### [Text section]
Memory techniques and exam success

I am able to commit a huge amount of information to memory in a very short space of time.  I can memorise the order of a shuffled deck of playing cards in less than 2 minutes, a list of 240 random words within a 15-minute time limit and, given an hour, I can memorise the precise sequence of well over 1000 randomly generated digits.  I can recall all of this perfectly, no delay, no errors.

Many people dismiss this as being largely inaccessible for all but the most dedicated of competitive memorisers but the reality is quite different.  The ability to perform these feats is based on the application of simple techniques that have been in use for millennia. Whilst I have practised them to an extreme level, the principles that they are based on can be learned and applied by anyone in a single afternoon and as a Psychology teacher I spend a lot of my time showing students how these techniques can be wisely applied to their studies in a balanced manner.

All that you need to do is use a little imagination to turn information that you want to remember into a series of images that can be organised in a memorable way.

Cast your mind back to your primary school days where you may well have been taught one of the simplest memory techniques – the ‘story method’.  This works by turning a list of unrelated words into a memorable, often bizarre, story.  Consider the following list of ten words:

  1. elephant
  2. water
  3. tree
  4. nest
  5. car
  6. cousin
  7. hill
  8. rainbow
  9. cow
  10. siren

Creating a strange story that you can visualise makes it so much easier for the memory.  For example, imagine that the elephant squirts water at the tree, knocking out a nest that falls onto the top of a car driven by your cousin. Your cousin hits the accelerator and drives over the hill leaving a trail of rainbow coloured fumes. A cow, wearing a blue flashing siren hat, sees these strange fumes and gives chase.

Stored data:

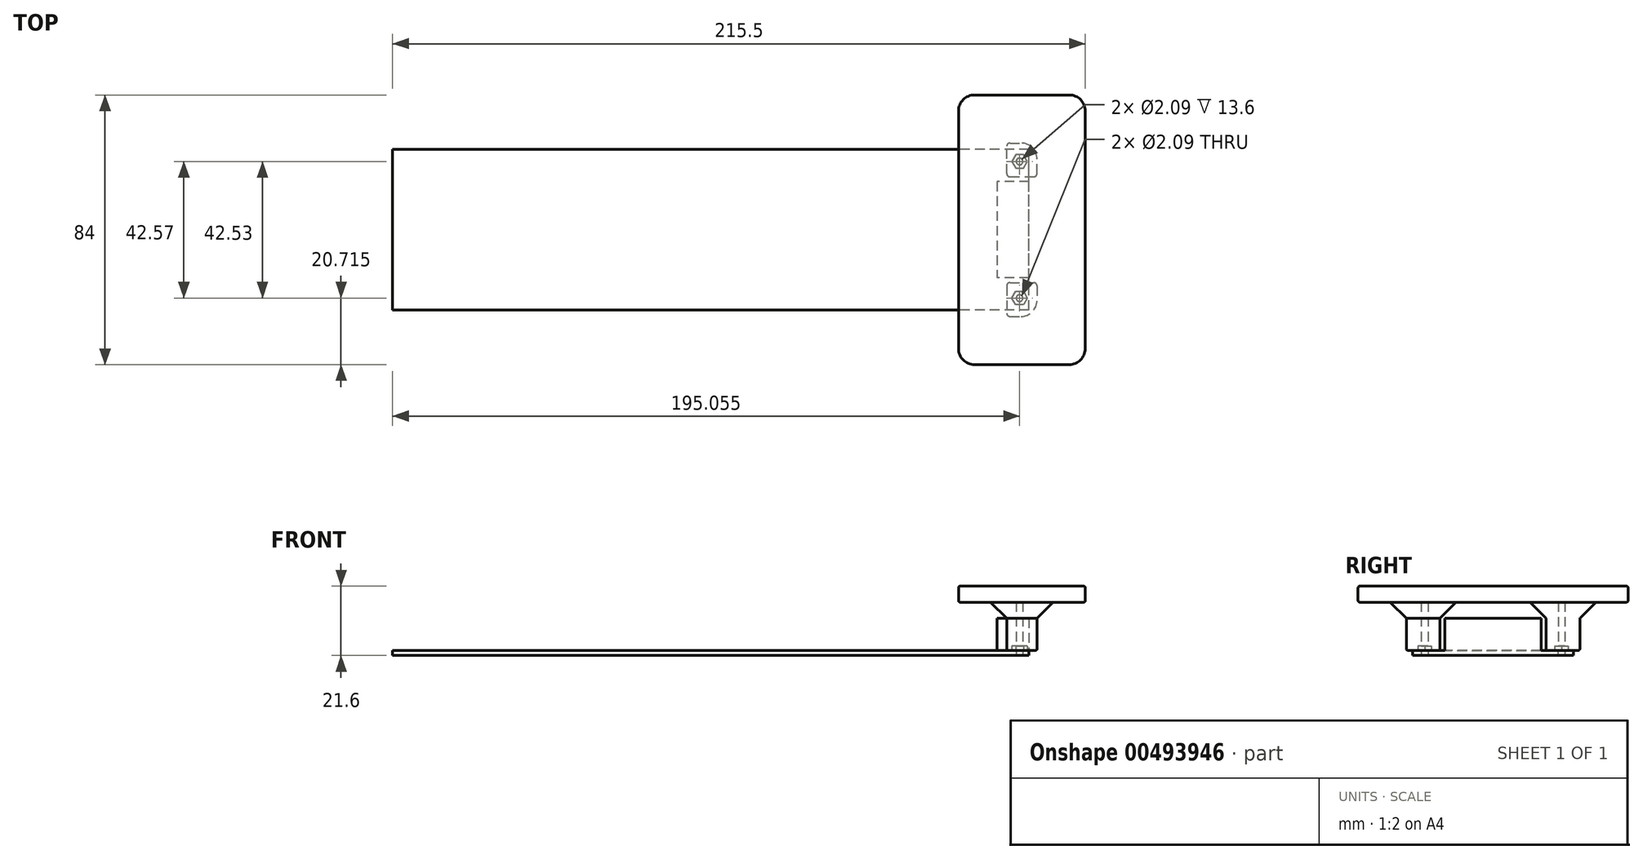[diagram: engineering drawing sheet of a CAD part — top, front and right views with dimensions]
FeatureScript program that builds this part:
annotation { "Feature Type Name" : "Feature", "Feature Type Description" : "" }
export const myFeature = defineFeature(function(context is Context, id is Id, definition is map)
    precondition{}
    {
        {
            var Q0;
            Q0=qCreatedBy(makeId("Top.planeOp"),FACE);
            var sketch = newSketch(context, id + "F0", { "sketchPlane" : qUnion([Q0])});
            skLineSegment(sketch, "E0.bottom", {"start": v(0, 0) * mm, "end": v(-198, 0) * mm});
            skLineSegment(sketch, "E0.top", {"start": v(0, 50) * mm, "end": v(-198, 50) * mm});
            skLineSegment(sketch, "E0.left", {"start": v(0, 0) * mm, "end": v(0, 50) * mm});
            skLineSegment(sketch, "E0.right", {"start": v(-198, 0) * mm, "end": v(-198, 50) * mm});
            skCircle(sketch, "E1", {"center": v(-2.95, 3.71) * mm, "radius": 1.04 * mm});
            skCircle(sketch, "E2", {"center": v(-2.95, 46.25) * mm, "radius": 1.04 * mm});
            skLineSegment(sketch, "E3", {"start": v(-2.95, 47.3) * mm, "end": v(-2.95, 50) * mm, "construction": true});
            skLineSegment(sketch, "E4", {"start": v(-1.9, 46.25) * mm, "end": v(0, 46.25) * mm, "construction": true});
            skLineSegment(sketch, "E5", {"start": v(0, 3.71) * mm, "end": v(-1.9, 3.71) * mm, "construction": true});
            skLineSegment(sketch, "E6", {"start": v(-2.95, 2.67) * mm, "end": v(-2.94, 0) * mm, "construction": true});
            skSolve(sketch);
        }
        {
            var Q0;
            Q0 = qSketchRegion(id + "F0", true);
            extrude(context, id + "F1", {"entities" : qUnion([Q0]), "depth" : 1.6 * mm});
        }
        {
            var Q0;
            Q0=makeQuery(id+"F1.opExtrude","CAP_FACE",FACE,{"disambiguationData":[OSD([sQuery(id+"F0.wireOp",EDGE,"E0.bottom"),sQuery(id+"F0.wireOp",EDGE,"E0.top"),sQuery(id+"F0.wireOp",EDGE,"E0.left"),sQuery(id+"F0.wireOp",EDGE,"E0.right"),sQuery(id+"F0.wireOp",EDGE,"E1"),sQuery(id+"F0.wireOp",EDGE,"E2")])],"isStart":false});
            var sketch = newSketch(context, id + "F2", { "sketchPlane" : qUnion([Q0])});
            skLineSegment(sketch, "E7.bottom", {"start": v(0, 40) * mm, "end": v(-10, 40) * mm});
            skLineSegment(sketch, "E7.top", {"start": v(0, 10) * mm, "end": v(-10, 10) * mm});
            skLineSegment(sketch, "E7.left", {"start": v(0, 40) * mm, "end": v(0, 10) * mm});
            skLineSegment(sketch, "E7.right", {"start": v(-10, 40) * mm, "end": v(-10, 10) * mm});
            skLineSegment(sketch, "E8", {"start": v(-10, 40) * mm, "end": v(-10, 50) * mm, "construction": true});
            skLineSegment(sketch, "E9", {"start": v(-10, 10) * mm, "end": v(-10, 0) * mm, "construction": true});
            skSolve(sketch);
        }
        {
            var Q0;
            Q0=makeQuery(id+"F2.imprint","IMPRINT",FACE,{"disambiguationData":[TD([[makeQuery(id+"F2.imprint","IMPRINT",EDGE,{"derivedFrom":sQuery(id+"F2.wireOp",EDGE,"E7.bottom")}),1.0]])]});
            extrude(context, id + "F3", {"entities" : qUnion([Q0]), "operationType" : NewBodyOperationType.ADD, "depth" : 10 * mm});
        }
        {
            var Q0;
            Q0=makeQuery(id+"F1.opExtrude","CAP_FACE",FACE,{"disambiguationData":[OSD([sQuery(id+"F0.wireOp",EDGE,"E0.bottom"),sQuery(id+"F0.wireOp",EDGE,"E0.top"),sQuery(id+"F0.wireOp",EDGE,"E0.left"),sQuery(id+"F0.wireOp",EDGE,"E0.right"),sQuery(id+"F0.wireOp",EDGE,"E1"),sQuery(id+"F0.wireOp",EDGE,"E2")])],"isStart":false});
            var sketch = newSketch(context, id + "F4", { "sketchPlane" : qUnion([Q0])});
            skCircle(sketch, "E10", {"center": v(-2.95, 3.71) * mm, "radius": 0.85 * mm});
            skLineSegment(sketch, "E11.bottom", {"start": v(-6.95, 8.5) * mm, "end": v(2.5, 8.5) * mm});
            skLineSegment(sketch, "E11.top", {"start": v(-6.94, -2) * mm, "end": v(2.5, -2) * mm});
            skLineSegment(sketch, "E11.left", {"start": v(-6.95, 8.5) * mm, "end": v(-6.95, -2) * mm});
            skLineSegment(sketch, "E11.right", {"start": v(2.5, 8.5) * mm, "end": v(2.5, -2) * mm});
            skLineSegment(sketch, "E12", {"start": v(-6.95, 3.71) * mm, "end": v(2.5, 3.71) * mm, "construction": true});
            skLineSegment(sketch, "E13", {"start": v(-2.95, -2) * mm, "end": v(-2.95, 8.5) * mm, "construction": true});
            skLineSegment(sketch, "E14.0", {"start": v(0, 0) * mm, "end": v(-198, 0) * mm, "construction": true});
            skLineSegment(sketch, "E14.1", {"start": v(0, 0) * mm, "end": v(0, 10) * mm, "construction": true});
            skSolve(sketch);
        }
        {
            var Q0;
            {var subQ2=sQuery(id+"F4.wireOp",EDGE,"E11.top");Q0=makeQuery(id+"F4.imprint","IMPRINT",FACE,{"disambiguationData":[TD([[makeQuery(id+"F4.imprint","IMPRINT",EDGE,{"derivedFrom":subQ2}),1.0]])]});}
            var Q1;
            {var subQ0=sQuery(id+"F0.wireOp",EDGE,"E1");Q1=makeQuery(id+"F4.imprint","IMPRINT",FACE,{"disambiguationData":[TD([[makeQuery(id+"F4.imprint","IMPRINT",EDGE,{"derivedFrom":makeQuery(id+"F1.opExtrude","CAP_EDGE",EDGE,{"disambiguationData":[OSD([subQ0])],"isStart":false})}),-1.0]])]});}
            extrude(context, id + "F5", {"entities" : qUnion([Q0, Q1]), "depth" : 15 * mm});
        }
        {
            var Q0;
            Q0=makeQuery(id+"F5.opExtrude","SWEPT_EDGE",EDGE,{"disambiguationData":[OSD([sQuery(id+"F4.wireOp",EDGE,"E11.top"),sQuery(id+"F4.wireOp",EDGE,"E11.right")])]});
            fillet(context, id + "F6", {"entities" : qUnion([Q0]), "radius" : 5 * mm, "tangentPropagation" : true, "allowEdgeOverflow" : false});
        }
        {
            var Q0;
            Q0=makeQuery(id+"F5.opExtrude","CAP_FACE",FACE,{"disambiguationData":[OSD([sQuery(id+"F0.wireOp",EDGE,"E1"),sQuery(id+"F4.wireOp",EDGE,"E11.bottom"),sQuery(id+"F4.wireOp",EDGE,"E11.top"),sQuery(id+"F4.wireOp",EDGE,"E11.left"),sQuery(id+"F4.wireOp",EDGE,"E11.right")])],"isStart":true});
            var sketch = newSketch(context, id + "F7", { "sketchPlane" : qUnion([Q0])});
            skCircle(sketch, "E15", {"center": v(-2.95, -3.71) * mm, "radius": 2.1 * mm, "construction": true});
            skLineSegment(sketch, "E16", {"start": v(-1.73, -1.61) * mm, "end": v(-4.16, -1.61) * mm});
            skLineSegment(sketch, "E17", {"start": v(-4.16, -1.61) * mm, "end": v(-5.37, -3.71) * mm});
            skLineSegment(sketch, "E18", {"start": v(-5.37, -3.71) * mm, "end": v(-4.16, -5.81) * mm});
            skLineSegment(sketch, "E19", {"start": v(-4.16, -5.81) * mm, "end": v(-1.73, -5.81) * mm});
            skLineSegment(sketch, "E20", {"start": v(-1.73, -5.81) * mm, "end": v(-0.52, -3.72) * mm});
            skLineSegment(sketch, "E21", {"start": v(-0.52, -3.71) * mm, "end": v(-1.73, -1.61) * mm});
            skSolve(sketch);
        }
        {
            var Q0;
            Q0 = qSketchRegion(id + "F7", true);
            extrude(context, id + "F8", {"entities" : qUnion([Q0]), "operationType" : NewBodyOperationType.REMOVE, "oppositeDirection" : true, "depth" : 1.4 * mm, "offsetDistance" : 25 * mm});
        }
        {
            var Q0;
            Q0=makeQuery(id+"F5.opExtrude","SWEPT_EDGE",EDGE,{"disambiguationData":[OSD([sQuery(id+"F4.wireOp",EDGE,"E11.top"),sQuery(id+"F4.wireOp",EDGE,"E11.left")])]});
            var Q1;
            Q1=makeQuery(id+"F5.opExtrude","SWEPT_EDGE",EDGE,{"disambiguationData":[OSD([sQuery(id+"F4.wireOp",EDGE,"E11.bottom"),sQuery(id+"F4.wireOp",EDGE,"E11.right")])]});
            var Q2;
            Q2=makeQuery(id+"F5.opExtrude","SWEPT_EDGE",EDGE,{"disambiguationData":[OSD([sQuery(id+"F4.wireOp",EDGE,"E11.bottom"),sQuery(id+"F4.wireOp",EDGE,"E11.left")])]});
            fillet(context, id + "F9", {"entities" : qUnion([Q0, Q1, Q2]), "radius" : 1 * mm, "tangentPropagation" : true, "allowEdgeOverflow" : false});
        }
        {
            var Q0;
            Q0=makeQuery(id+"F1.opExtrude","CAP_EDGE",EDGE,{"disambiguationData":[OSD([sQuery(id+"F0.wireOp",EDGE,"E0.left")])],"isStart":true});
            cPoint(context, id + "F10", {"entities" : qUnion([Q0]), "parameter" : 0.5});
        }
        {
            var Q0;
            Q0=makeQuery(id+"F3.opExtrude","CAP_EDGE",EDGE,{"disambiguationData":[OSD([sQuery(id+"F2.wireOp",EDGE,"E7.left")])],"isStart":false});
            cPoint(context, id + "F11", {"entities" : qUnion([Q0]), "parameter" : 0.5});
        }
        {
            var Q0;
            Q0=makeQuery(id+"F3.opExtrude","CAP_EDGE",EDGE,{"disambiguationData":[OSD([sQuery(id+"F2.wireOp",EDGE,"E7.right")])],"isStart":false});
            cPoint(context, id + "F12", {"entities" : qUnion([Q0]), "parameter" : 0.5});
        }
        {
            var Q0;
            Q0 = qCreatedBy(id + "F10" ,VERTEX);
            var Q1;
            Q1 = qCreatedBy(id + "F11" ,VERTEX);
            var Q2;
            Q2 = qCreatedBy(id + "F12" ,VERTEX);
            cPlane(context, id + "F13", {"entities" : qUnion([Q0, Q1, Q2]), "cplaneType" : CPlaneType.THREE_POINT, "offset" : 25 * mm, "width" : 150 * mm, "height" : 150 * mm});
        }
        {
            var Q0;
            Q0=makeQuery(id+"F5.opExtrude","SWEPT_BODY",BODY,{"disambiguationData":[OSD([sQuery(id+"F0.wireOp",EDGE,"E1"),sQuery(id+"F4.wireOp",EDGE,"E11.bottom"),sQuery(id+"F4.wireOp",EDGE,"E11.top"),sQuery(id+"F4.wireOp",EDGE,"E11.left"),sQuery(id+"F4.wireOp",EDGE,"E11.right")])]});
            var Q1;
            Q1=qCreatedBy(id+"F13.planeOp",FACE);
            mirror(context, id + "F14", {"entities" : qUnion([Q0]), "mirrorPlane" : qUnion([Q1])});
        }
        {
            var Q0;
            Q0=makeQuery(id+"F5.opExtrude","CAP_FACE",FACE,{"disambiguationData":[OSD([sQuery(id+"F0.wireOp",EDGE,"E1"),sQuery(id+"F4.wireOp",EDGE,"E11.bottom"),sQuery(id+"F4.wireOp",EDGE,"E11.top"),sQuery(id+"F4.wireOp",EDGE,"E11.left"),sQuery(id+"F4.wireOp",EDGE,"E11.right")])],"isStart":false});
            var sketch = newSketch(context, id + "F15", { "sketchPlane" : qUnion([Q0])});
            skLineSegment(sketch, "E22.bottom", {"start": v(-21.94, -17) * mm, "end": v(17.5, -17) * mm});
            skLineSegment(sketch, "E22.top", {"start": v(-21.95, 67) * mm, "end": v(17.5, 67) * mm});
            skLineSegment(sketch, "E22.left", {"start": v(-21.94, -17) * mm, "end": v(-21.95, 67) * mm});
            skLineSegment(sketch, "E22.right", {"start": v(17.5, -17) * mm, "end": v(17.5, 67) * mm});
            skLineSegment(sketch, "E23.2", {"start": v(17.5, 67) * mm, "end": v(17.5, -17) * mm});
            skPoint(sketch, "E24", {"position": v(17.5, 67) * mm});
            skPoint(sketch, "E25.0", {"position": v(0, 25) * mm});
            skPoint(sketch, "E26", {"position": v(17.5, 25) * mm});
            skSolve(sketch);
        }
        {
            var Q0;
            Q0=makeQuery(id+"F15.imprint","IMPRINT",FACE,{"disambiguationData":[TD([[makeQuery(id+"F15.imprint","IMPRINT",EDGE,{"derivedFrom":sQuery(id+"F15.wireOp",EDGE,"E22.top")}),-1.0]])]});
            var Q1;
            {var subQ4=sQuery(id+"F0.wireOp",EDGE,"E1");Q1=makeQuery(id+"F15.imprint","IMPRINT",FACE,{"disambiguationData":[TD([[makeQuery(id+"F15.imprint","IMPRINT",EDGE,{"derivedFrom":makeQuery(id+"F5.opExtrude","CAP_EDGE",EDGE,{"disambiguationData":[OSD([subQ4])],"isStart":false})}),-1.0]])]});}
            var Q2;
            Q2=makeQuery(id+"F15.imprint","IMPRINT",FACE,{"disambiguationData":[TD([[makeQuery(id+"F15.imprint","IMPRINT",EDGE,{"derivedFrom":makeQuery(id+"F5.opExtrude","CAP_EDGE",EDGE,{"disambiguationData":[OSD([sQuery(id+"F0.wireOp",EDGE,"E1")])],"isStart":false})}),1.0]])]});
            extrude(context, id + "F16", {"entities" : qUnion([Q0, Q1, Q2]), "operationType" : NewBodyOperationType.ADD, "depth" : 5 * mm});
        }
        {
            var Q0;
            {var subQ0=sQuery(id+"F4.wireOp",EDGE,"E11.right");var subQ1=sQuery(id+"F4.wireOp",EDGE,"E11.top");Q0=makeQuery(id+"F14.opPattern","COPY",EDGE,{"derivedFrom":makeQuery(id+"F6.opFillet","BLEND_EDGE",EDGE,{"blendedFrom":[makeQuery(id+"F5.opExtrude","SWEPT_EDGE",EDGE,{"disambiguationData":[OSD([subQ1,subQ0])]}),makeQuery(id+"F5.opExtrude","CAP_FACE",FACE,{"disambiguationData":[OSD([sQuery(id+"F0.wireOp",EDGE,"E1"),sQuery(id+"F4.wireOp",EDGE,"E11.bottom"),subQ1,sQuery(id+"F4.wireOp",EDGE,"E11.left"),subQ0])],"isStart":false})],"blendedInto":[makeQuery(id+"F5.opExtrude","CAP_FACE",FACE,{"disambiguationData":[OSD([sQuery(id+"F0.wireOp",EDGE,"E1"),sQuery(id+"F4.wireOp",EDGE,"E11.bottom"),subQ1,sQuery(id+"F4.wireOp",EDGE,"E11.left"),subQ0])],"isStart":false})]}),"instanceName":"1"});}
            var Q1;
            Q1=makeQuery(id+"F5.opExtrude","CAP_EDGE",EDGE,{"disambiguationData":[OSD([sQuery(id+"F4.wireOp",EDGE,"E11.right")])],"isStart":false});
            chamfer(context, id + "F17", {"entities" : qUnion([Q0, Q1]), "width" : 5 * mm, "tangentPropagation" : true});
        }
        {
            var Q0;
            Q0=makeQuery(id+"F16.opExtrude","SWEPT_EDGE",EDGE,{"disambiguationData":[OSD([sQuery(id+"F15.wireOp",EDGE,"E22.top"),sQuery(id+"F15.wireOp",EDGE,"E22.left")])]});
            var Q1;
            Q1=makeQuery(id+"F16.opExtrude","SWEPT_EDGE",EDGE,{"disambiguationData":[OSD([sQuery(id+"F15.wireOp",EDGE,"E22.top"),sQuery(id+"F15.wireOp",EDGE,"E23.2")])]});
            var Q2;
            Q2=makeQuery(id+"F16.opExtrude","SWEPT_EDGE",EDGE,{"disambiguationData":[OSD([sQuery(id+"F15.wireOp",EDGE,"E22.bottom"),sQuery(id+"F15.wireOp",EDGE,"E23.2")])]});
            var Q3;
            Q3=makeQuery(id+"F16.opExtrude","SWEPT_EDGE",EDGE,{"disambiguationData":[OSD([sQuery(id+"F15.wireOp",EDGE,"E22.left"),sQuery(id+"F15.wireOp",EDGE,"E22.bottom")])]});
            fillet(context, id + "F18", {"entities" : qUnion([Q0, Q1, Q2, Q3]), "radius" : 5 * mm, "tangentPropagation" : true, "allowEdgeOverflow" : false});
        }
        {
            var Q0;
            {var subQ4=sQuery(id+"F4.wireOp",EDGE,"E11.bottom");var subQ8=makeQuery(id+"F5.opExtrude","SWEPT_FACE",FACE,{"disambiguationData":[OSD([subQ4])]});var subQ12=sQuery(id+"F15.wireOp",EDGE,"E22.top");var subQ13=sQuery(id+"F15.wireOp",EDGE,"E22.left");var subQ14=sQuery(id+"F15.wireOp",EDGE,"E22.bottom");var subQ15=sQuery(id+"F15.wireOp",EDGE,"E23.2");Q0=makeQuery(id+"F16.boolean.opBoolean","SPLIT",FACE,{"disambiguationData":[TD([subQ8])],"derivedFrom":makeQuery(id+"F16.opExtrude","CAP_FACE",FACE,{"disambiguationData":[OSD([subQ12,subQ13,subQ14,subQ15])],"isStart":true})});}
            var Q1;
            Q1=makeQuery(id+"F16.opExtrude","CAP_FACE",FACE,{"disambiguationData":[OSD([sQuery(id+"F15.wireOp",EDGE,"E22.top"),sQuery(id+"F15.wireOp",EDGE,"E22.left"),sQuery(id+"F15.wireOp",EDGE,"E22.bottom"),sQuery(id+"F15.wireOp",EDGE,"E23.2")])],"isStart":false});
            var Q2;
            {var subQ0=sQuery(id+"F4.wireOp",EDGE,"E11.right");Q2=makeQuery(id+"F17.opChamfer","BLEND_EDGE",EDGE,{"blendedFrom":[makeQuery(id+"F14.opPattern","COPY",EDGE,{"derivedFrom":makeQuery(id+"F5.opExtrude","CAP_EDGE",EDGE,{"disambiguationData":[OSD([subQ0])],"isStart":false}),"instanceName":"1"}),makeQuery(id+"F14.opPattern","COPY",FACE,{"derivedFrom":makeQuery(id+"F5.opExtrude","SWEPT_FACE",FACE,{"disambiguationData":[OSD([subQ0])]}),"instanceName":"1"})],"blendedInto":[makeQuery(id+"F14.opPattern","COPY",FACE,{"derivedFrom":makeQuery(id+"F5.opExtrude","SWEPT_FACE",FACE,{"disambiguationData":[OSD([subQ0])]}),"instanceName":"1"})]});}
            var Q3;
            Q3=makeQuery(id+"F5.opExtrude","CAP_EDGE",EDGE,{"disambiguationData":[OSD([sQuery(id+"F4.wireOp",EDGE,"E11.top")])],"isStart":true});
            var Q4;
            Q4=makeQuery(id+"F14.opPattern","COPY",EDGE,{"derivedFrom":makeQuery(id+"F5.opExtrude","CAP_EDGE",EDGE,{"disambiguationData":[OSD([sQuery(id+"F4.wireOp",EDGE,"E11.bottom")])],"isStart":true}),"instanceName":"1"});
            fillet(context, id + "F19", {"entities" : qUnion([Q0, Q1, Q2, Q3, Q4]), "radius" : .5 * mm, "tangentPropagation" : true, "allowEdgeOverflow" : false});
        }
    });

### [What needs to be done]
Carry on the text about memory techniques and exam success, starting right after its last sentence. The entries have nothing to do with what is asked here.

### [Exercise answer]
Remembering the story is so much easier that remembering the words individually because it is tapping in to the way the brain naturally operates i.e. visual information that we have evolved to remember well, rather than written text which has only been around for about 5000 years or so.  For most students, this is where memory training ends and they are left believing that memory techniques are a nice little trick for the primary school classroom but not a tool for serious study.  This could not be further from the truth and if you choose to dig a little deeper you will discover a whole array of memorisation techniques that build on the simplistic principles of the story method and can exponentially increase what you are capable of naturally remembering. The implications for revision are huge.

When I talk to groups of students, staff or parents about using memory techniques as part of a wider study strategy there is one comment that comes up more than any other and it always goes something like this:

Success in examinations is about a great deal more than simply memorising facts and figures so why do you think we should invest any time in artificial memory systems which do not aid students in their understanding of what they are trying to remember?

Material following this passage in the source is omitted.